The Truth About The Senate Immigration Bill

Writing in today's Washington Post, Robert Samuelson finally casts some light on one of the dirty little secrets in the immigration "reform" bill passed by the Senate. Now, this information has been out in the blogosphere for some time now, but the MSM has, up until now at least, ignored it completely.

The Senate passed legislation last week that Sen. Edward Kennedy (D-Mass.) hailed as "the most far-reaching immigration reform in our history." You might think that the first question anyone would ask is how much it would actually increase or decrease legal immigration. But no. After the Senate approved the bill by 62 to 36, you could not find the answer in the news columns of The Post, the New York Times or the Wall Street Journal. Yet the estimates do exist and are fairly startling. By rough projections, the Senate bill would double the legal immigration that would occur during the next two decades from about 20 million (under present law) to about 40 million.

One job of journalism is to inform the public about what our political leaders are doing. In this case, we failed. The Senate bill's sponsors didn't publicize its full impact on legal immigration, and we didn't fill the void. It's safe to say that few Americans know what the bill would do because no one has told them. Indeed, I suspect that many senators who voted for the legislation don't have a clue as to the potential overall increase in immigration.

Samuelson goes on to discuss what the impacts of this change will - and will not - bring about.

No one can contend that the United States needs expanded immigration to prevent the population from shrinking. Our population is aging but not shrinking. With present immigration policies, the Census Bureau projects a U.S. population of 420 million in 2050, up from 296 million in 2005. Under the Senate bill, the figure for 2050 would expand by many millions. Another dubious argument is that much higher immigration would dramatically improve economic growth. From 2007 to 2016, the Senate bill might increase the economy's growth rate by about 0.1 percentage point annually, the Congressional Budget Office estimates. That's tiny; it's a rounding error.

The doubling of legal immigration under the Senate bill that I cited at the outset comes from a previously unreported estimate made by White House economists. Because the president praised the Senate bill, the administration implicitly favors a big immigration expansion. The White House estimate could be low. Robert Rector of the conservative Heritage Foundation has a higher figure. The CBO has a projection that the White House describes as close to its own. But all the forecasts envision huge increases, diverging only because they make different assumptions of how the Senate bill would operate in practice.

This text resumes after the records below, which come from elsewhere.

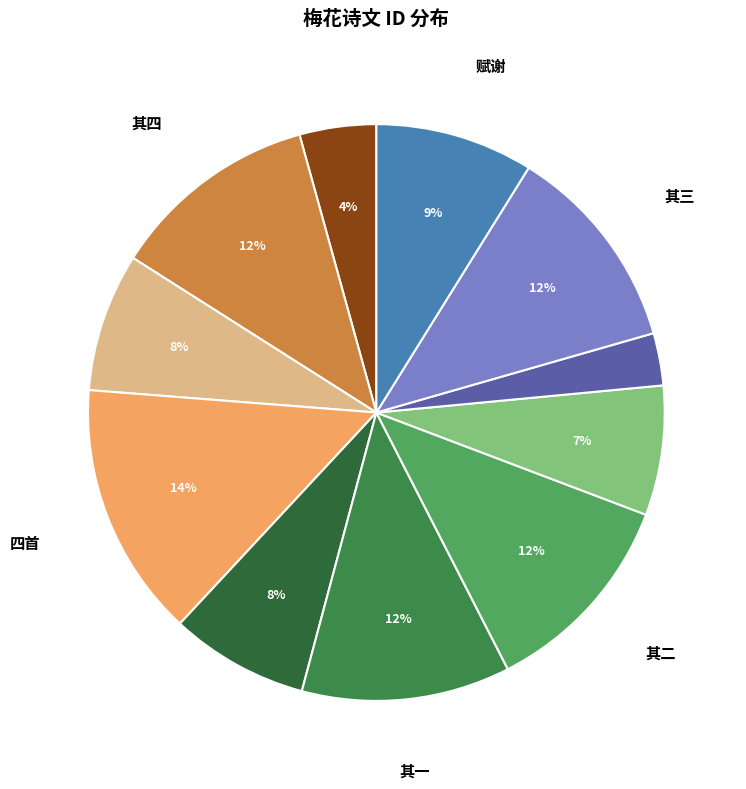

Count the number of slices in the pie.

11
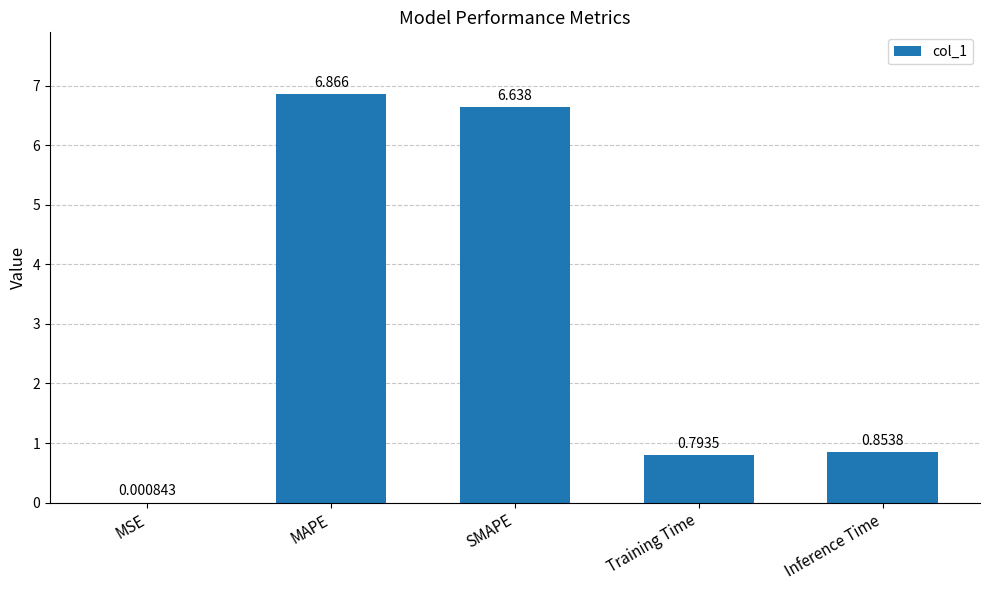

What is the sum of all values?

15.2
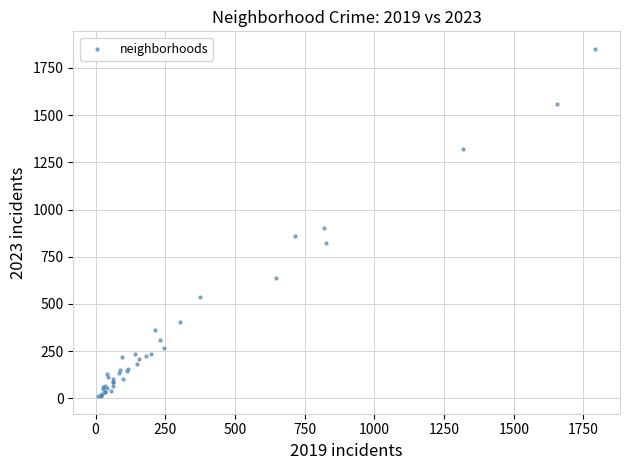

What Y value in the scatter plot is closest to 931?

901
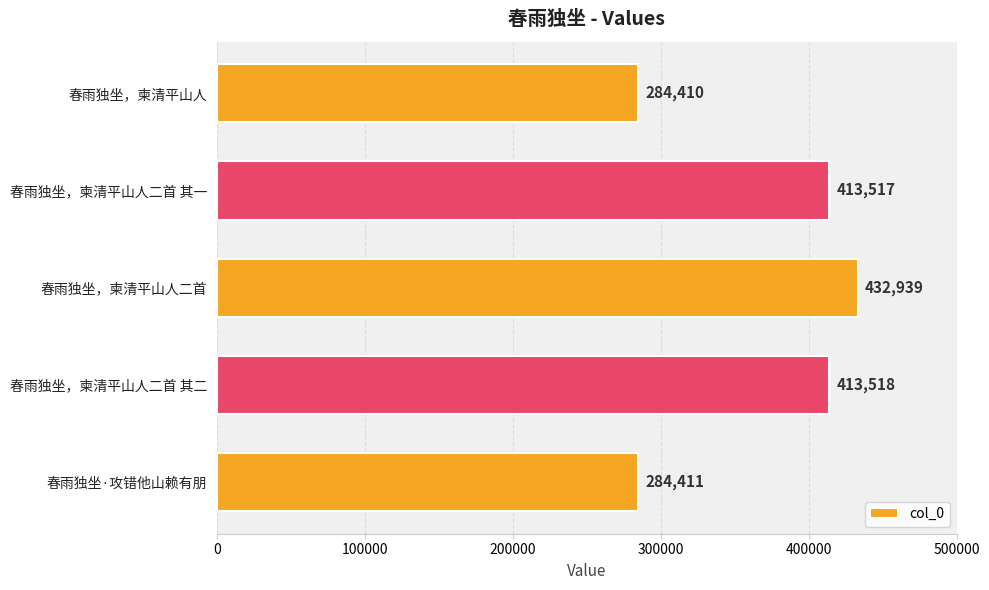

What is the difference between the values at 春雨独坐·攻错他山赖有朋 and 春雨独坐，柬清平山人二首 其一?

129106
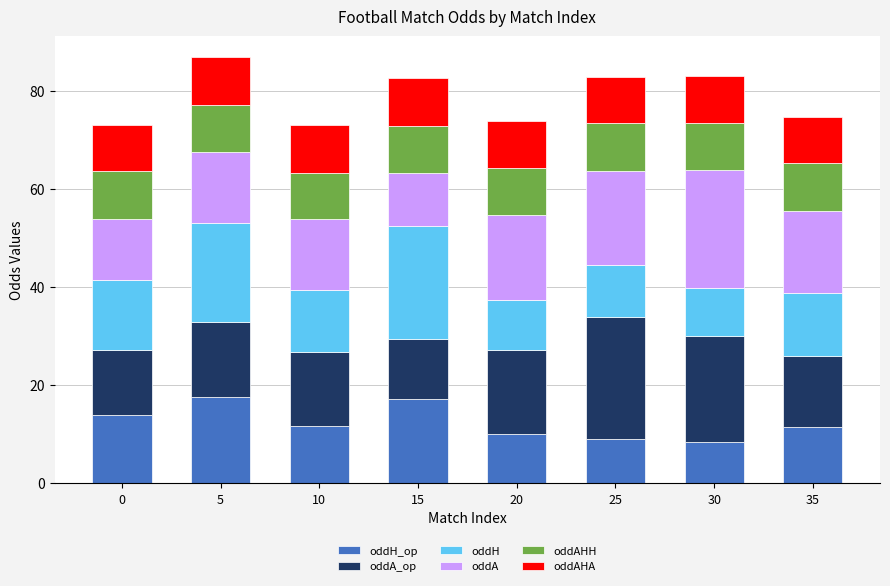

What is the total value across all series at 25?

82.9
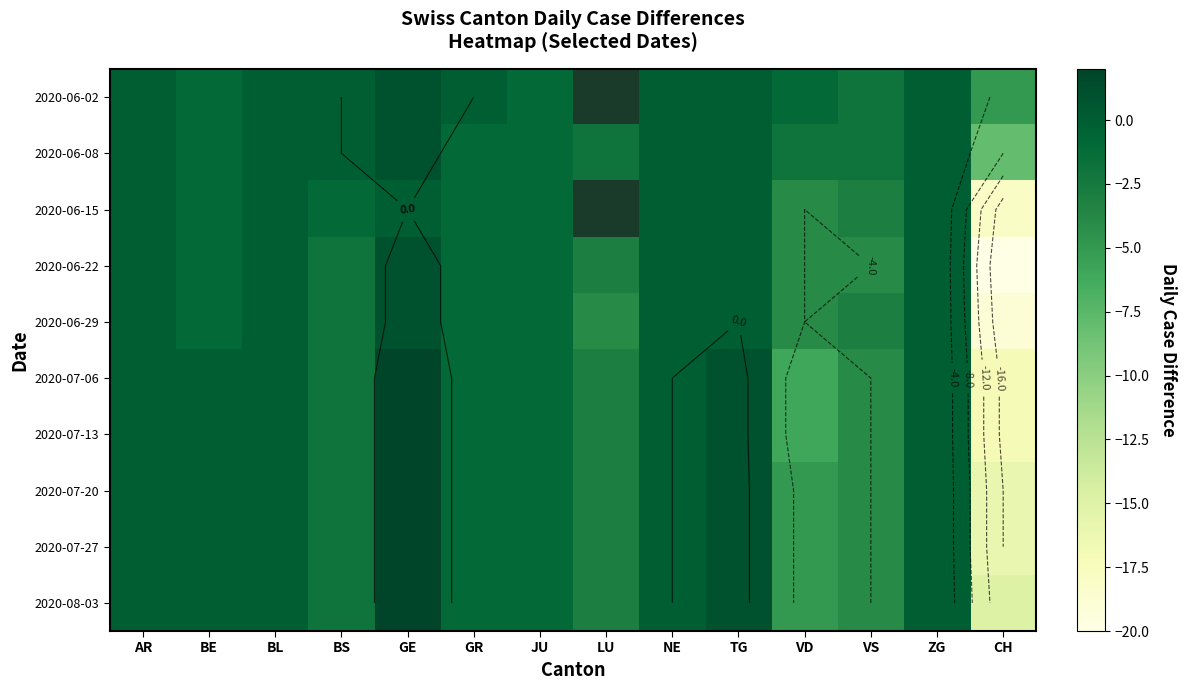

The value of 2020-06-29 at VS is -2.0. True or false?

False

I have yet to hear an explanation for why some of our Senators think we need to more than double the number of immigrants into the country. Worse, the media seems intent on keeping the entire issue from becoming public knowledge. Samuelson does not blame this exactly on left-biased media, but more on a groupthink.

Rector's explanation is that the media's "liberal" bias creates a pro-immigration slant. I think it's more complicated. Stories generally mirror the prevailing political debate, which has concentrated on "amnesty" for existing illegal immigrants and the guest-worker program. Increases in other immigration categories were largely ignored. Reporters also cover legislative stories as sports contests — who's winning, who's losing — rather than delve into dreary matters of substance. We've had endless stories on how immigration might affect congressional elections and whether there will be a House-Senate "deal."

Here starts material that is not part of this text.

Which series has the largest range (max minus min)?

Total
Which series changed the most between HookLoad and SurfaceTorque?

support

But note the irony: The White House's projected increases of legal immigration (20 million) are about twice the level of existing illegal immigrants (estimated between 10 million and 12 million). Yet, coverage overlooks the former. Here, I think, Rector has a point. Whether or not the bias is "liberal," groupthink is a powerful force in journalism. Immigration is considered noble. People who critically examine its value or worry about its social effects are subtly considered small-minded, stupid or bigoted. The result is selective journalism that reflects poorly on our craft and detracts from democratic dialogue.

This is, indeed, very dangerous. It's also something myself and a lot of others have been saying for a while. Slanted news coverage is a bad thing in and of itself, regardless which way it is slanted. It robs the public of the necessary information to make good decisions.

  • By Black Jack, Wednesday, 31 May , 2006 @ 11:32 am

    Unless they were compelled at gun point, I can’t fathom how in blazes a GOP majority in the Senate could ever pass this stinking pile of garbage. I don’t think even the socialists in the minority party would be so deaf, blind, and obtuse as to attempt such an outrage. Every single Senator who voted for this bill should be voted out of office as soon as possible, no exceptions.

    That the perpetrators would attempt to conceal this crime against the nation isn’t surprising, and that MSM would aid and abet the attempt to hide these dirty little secrets from the public is standard operating procedure for the MSM’s propaganda industry.

    Apparently, illegal immigration is perhaps too big an issue for representative government to handle. It may well be the time has come for us to examine more direct and expeditious ways to insure our elected representatives heed the voice of the people. But, for now, the midterm elections will have to do. My vote goes against any incumbent who voted in favor of this idiocy, and against any candidate who fails to denounce it.